# It becomes a dangerous weapon After it's been eaten



## Reformingstudent (Apr 29, 2005)

School Mistakes Huge Burrito for a Weapon 2 hours, 39 minutes ago



CLOVIS, N.M. - A call about a possible weapon at a middle school prompted police to put armed officers on rooftops, close nearby streets and lock down the school. All over a giant burrito. 

Someone called authorities Thursday after seeing a boy carrying something long and wrapped into Marshall Junior High.

The drama ended two hours later when the suspicious item was identified as a 30-inch burrito filled with steak, guacamole, lettuce, salsa and jalapenos and wrapped inside tin foil and a white T-shirt.
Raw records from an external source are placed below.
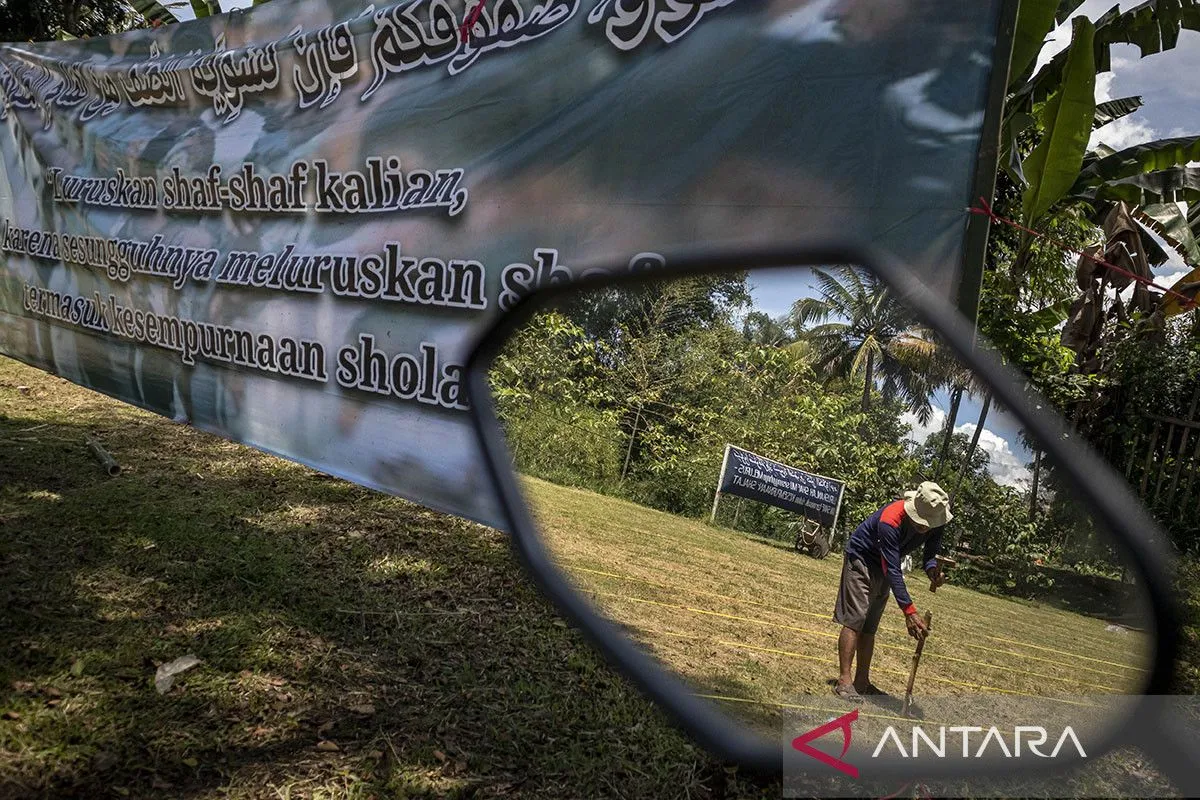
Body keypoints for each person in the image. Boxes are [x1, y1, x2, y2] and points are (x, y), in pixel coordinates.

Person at [832, 481, 951, 700]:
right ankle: (844, 681)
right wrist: (909, 611)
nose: (924, 527)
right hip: (862, 558)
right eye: (920, 521)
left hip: (885, 564)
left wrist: (932, 569)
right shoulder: (891, 520)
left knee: (870, 626)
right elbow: (893, 568)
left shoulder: (937, 520)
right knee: (855, 619)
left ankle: (862, 682)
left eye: (928, 524)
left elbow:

"I didn't know whether to laugh or cry," school Principal Diana Russell said.

State police, Clovis police and the Curry County Sheriff's Department arrived at the school shortly after 8:30 a.m. They searched the premises and determined there was no immediate danger.

In the meantime, more than 30 parents, alerted by a radio report, descended on the school. Visibly shaken, they gathered around in a semi-circle, straining their necks, awaiting news.

"There needs to be security before the kids walk through the door," said Heather Black, whose son attends the school.

After the lockdown was lifted but before the burrito was identified as the culprit, parents pulled 75 students out of school, Russell said.

Russell said the mystery was solved after she brought everyone in the school together in the auditorium to explain what was going on.

"The kid was sitting there as I'm describing this (report of a student with a suspicious package) and he's thinking, 'Oh, my gosh, they're talking about my burrito.'"

Afterward, eighth-grader Michael Morrissey approached her.

"He said, 'I think I'm the person they saw,'" Russell said.

The burrito was part of Morrissey's extra-credit assignment to create commercial advertising for a product.

"We had to make up a product and it could have been anything. I made up a restaurant that specialized in oddly large burritos," Morrissey said.

After students heard the description of what police were looking for, he and his friends began to make the connection. He then took the burrito to the office.

"The police saw it and everyone just started laughing. It was a laughter of relief," Morrissey said.

"Oh, and I have a new nickname now. It's Burrito Boy."


----------



## turmeric (Apr 29, 2005)

He's got some instant publicity! I'd give that boy an "A"!


----------



## LawrenceU (Apr 30, 2005)

Oh, the jokes that are tickling my brain. Endless possibilities. . .

I can hear my mother, 'Lawrence! Enough now.'


----------



## Scott Bushey (Apr 30, 2005)

[Edited on 4-30-2005 by Scott Bushey]


----------



## LadyFlynt (Apr 30, 2005)

> _Originally posted by turmeric_
> He's got some instant publicity! I'd give that boy an "A"!


----------



## Puritan Sailor (Apr 30, 2005)

What a paranoid society we have become.... why didn' t the kid who spotted the "long item" just go ask what it was????


----------